= Supplied material =
——

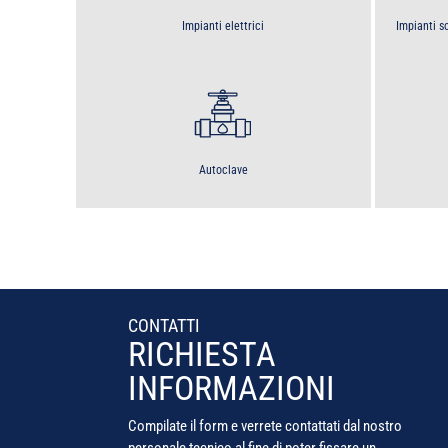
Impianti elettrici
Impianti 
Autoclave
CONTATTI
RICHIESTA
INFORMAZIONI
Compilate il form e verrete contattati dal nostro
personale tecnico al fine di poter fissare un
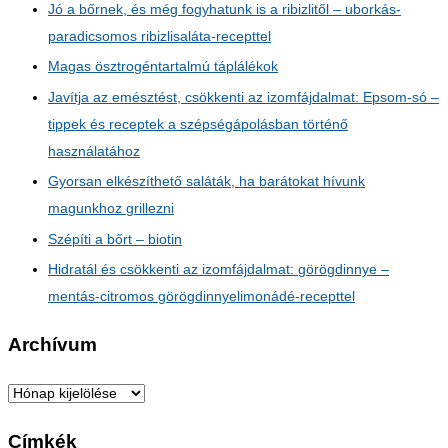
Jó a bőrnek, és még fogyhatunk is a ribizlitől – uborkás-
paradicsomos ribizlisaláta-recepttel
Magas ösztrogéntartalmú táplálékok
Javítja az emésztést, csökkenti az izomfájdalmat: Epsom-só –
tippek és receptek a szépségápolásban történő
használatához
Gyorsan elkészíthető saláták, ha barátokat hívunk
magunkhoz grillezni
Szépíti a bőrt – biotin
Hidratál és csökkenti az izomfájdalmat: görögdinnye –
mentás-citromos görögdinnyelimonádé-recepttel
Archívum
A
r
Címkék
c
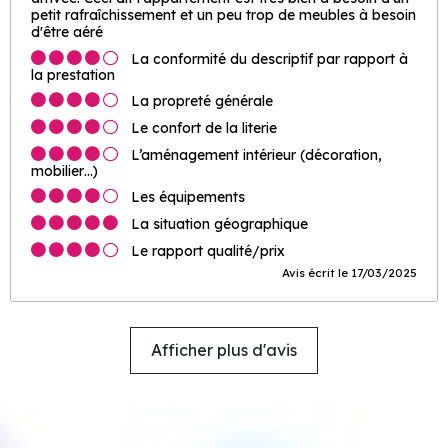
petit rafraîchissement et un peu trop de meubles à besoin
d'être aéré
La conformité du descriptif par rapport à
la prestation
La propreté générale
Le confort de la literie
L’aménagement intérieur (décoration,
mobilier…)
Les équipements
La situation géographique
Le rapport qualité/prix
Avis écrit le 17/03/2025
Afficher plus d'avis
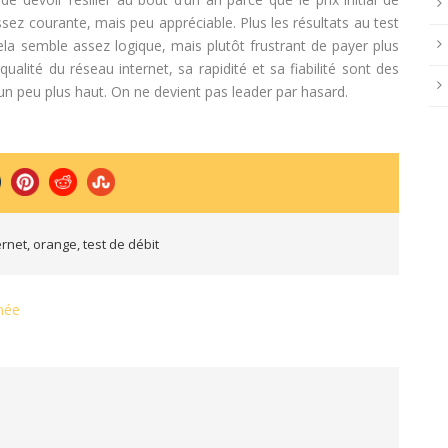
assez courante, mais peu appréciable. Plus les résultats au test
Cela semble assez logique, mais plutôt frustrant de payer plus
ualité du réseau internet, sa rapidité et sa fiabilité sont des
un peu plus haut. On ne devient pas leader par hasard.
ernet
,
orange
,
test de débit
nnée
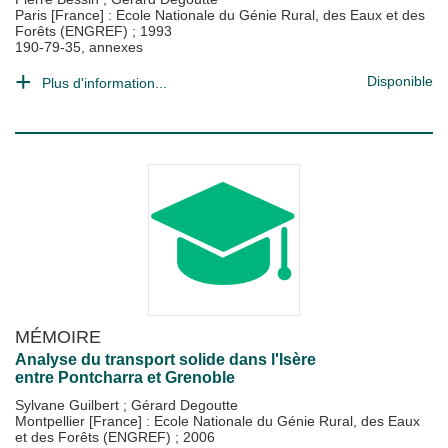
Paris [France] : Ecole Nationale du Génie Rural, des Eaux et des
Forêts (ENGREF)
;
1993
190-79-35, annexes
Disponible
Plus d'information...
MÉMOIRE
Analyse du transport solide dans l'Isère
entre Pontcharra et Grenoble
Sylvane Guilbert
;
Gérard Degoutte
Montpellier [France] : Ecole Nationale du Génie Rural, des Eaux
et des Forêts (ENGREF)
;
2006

——

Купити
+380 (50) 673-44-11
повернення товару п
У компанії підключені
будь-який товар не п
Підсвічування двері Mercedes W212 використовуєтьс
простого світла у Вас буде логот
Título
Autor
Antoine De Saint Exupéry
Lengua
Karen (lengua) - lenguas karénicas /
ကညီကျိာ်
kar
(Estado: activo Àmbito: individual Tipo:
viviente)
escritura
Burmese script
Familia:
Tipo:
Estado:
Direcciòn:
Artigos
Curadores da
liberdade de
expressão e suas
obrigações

——

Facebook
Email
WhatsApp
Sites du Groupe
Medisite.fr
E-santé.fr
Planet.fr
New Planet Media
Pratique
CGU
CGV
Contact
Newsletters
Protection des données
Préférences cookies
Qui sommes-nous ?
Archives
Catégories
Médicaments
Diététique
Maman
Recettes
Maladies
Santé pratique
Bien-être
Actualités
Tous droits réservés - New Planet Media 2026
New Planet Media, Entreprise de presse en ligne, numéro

——

= What is needed =
Pull out the lines that start at the one containing "Paris [France] : Ecole" and stop after the one containing "Gérard Degoutte", reproducing each line unchanged.

= Final answer =
Paris [France] : Ecole Nationale du Génie Rural, des Eaux et des
Forêts (ENGREF)
;
1993
190-79-35, annexes
Disponible
Plus d'information...
MÉMOIRE
Analyse du transport solide dans l'Isère
entre Pontcharra et Grenoble
Sylvane Guilbert
;
Gérard Degoutte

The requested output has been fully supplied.